The 0.90 superblock goes at the end of the underlying partition.
- 1.0 puts the superblock at the end of the underlying partition.
- 1.2 puts the superblock 4 Kb from the start of the underlying partition
It's the sort of default for modern versions of
mdadm.
(You can see what format your current RAID arrays are using by looking
at /proc/mdstat. If an array doesn't say 'super <something>' it's
using 0.90 format metadata; otherwise, it's using whatever version it
says it is. Many relatively modern systems, such as Ubuntu 10.04, either
don't support anything past 0.90 or default to 0.90 in system setup.)

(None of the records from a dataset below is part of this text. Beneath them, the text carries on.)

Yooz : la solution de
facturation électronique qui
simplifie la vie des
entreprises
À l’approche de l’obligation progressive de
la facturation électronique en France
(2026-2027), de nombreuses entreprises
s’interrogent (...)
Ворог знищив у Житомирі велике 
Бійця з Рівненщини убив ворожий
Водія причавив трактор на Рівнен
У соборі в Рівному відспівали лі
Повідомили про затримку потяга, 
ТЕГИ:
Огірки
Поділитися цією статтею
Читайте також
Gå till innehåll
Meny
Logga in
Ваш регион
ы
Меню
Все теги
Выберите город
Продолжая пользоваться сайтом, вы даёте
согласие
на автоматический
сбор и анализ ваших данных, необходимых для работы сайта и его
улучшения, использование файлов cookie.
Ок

Where the superblock goes is potentially important for RAID-1 arrays. A RAID-1 array with the superblock at the end can relatively easily have whatever filesystem it contains mounted read-only without the RAID running, because the filesystem will start at the start of the underlying raw partitions; this can be important sometimes. A RAID-1 array with the superblock at or near the start of the underlying partitions can't have the raw partitions used this way, because you have to look somewhat beyond the start of the raw partition to see the filesystem.
(Some versions of mdadm will explicitly warn you about this or even
quiz you about it if you don't specify a format explicitly.)

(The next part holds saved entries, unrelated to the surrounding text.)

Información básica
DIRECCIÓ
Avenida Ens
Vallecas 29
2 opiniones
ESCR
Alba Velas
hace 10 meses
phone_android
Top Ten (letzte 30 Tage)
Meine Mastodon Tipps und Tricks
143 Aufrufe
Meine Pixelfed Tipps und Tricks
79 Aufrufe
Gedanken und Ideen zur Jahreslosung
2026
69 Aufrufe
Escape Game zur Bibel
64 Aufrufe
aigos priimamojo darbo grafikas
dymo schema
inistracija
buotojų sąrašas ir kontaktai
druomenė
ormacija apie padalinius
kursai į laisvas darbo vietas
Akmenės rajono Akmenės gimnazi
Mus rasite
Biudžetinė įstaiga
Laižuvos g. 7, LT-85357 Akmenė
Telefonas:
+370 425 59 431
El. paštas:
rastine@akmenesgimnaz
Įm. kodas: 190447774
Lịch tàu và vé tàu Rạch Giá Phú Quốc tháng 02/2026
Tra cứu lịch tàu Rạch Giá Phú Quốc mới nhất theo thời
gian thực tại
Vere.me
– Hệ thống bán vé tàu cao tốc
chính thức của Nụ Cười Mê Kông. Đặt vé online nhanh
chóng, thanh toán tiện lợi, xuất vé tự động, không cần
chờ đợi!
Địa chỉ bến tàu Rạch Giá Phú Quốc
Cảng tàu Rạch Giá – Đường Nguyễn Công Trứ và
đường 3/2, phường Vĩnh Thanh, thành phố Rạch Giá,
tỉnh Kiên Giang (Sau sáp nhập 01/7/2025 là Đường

If you want to use a modern format and are going to directly use the
RAID-1 array for a filesystem, I would use 1.0 format (this is what
I've done for my new / and /boot). For swap areas you might as well
use 1.2 format; if you ever need to use swap without software RAID, you
can just destroy the 1.2 superblocks with mkswap. For LVM physical
volumes you can argue back and forth either way; right now I've chosen
1.2 format because I really don't want to think about what it would take
to safely bring up an LVM physical volume without software RAID running.

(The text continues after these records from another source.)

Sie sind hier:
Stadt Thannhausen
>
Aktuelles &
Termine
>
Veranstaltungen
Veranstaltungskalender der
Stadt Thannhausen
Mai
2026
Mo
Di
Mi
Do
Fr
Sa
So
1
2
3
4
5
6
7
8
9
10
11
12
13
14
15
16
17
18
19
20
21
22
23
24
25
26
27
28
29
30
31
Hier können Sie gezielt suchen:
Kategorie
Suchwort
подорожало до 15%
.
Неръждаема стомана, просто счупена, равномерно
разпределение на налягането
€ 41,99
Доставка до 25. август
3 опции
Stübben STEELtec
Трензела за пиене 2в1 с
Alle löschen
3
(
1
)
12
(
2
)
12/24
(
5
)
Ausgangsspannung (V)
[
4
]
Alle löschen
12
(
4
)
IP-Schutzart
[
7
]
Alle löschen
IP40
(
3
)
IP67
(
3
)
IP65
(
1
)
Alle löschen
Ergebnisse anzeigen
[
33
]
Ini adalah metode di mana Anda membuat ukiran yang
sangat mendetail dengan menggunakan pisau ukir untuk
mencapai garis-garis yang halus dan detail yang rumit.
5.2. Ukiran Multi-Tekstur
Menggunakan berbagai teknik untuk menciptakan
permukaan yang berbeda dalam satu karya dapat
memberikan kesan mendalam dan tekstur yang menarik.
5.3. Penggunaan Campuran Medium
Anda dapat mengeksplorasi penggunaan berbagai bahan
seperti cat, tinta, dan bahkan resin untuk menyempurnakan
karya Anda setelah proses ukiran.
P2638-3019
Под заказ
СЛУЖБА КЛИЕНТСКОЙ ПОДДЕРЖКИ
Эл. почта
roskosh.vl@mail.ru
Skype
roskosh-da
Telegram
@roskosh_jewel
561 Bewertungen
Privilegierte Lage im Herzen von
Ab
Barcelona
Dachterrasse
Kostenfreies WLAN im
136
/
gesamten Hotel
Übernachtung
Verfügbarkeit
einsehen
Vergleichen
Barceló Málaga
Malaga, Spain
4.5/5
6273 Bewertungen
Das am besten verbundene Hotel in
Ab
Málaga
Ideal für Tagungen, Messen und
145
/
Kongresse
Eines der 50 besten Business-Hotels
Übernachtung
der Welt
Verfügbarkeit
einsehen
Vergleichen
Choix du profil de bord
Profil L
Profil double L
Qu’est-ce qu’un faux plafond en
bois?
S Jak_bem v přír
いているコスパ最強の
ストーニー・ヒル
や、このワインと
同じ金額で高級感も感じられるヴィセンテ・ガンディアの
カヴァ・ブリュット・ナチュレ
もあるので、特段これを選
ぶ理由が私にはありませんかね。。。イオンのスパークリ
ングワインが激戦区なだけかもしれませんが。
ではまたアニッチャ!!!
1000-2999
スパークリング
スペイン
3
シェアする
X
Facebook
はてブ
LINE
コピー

(LVM physical volumes have their own metadata, which normally goes at
the start of the 'raw' partition that LVM is using but which can be
replicated to the end as well. See pvcreate's manpage.)
As far as I know you can't change the superblock format of an array after it has been created, at least not without destroying it and recreating it. You can sort of do this without an extra disk with sufficient work, but really you want to get it right at creation time.
PS: note that in theory you can use dmsetup to gain access to
filesystems or other sorts of data that doesn't begin at the start of
a raw partition, so you can get at a filesystem embedded inside the
raw partition of a RAID-1 array with 1.2 format metadata. However this
requires user level intervention, which means that you're going to need
a rescue environment or rescue disk of some sort.